▶ **Document excerpt**
§

Government has since encouraged employers to deal fairly with workers in line with the country’s labour laws, particularly Section 65 of the Constitution and Section 2A of the Labour Act (Chapter 28:01), which declare and define the fundamental rights of employees and provide for the resolution of any disputes between employers and workers.
Government has come up with a $600 million package to support the informal sector and vulnerable households.
Over one million families will benefit from cash transfers, while tax refunds for businesses will be expedited.
It has also come up with incentives for businesses to import critical raw materials needed to fight the pandemic.
Big companies, however, believe that more needs to be done to insulate them from loss of business.
Confederation of Zimbabwe Industries (CZI) president Mr Henry Ruzvidzo said Government needs to broaden measures to protect jobs since manufacturing companies had been operating without reserves, thus had no capacity to settle wages beyond one month under the lockdown.
“A robust stimulus package will be necessary. Use of loan guarantees and adjustments to rules on non-performing loans can be considered. Offsetting the 2 percent tax against wage payments and widening tax bands can also be considered,” he said.
Zimbabwe Congress of Trade Union (ZCTU) president Mr Peter Mutasa urged labour, Government and business to craft ways of mitigating challenges posed by Covid-19.
In response to the ravaging effects of the coronavirus, the National Employment Council for the Agricultural Industry in Zimbabwe has introduced slashed contributions from members for three months.
NEC Agriculture chief executive officer Mr David Madyausiku said the council was aware of the trade and financial challenges that came with the national lockdown.
The council then resolved to cut monthly dues for April, May and June 2020 from 5 percent to 3 percent in light of the lockdown due to the pandemic in order to free up resources for workers.

§

▶ **Task brief**
Can you resume the article on Zimbabwe's labor measures during the Covid-19 lockdown, starting right after its last sentence? The material has no connection to the article on Zimbabwe's labor measures during the Covid-19 lockdown.

Data extracted from a collection

§

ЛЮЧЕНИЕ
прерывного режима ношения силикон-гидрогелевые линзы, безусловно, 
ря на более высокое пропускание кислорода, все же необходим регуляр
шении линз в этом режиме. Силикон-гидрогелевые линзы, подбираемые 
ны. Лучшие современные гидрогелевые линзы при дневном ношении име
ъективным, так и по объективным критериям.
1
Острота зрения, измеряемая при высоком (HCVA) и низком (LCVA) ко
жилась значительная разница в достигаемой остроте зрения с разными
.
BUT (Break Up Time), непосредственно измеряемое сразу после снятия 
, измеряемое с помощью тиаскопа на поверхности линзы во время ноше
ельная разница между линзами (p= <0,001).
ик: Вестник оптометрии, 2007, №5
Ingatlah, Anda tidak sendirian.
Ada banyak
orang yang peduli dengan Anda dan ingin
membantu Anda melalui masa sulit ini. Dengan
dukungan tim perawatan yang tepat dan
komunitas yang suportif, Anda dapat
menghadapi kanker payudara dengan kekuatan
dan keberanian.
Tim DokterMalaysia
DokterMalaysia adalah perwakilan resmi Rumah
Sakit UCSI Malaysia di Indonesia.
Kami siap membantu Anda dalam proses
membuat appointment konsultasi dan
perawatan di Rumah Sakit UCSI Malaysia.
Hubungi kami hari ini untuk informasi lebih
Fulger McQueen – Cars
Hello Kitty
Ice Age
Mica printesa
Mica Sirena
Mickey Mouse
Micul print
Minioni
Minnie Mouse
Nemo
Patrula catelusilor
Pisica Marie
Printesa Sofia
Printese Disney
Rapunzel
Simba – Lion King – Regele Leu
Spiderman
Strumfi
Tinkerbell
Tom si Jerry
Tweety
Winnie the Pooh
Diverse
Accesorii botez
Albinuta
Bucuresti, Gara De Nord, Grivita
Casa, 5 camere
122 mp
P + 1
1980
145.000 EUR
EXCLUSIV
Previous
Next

§

▶ **Task answer**
Said Mr Madyausiku: “To provide some relief to employers and employees of the agricultural industry, the council of NEC Agriculture has resolved that council dues for the months of April, May and June 2020 shall be equal to a total of 3 percent of all employees’ monthly basic wages.
“Hence, for dues of April, May and June 2020 each employee shall pay dues equal to 1,5 percent of his/her monthly basic wage, and the balance of 1,5 percent shall be payable by the employer. Dues for the month of July 2020 and thereafter, shall revert to the regular rate of 2,5 percent, aside, of employees’ monthly basic wages.”
He said the NEC Agriculture will continue operating to service the agricultural industry through digital platforms during the lockdown.
“The temporary partial exemption from monthly dues is part of NEC Agriculture’s continuing efforts to provide support to the agricultural industry. We trust that the agricultural industry shall continue to thrive in spite of the coronavirus pandemic.”
Businessman and PACT Capital and Advisory Services chief executive Mr Nickson Mlambo said Covid-19 had changed how businesses will operate going forward.
He said some companies will craft new remuneration models to pay employees for work done and use of performance-monitoring mechanisms to track performance and targets.
“Companies will use more technology like video calling, Zoom and Skype for meetings as more people will work from home instead of spending money on high rentals. Old business models need to be reviewed going forward,” said Mr Mlambo.
According to the International Labour Organisation (ILO), 25 million people around the world are likely to lose their jobs.
Lockdown measures are currently affecting 2,7 billion workers globally in food and accommodation, retail, business services, administration and manufacturing sectors.
Covid-19 has infected 13 people and killed three in Zimbabwe, while global infections are now over 1,5 million.
According to the US-based Johns Hopkins University, more than 102 000 people had succumbed to the disease by yesterday.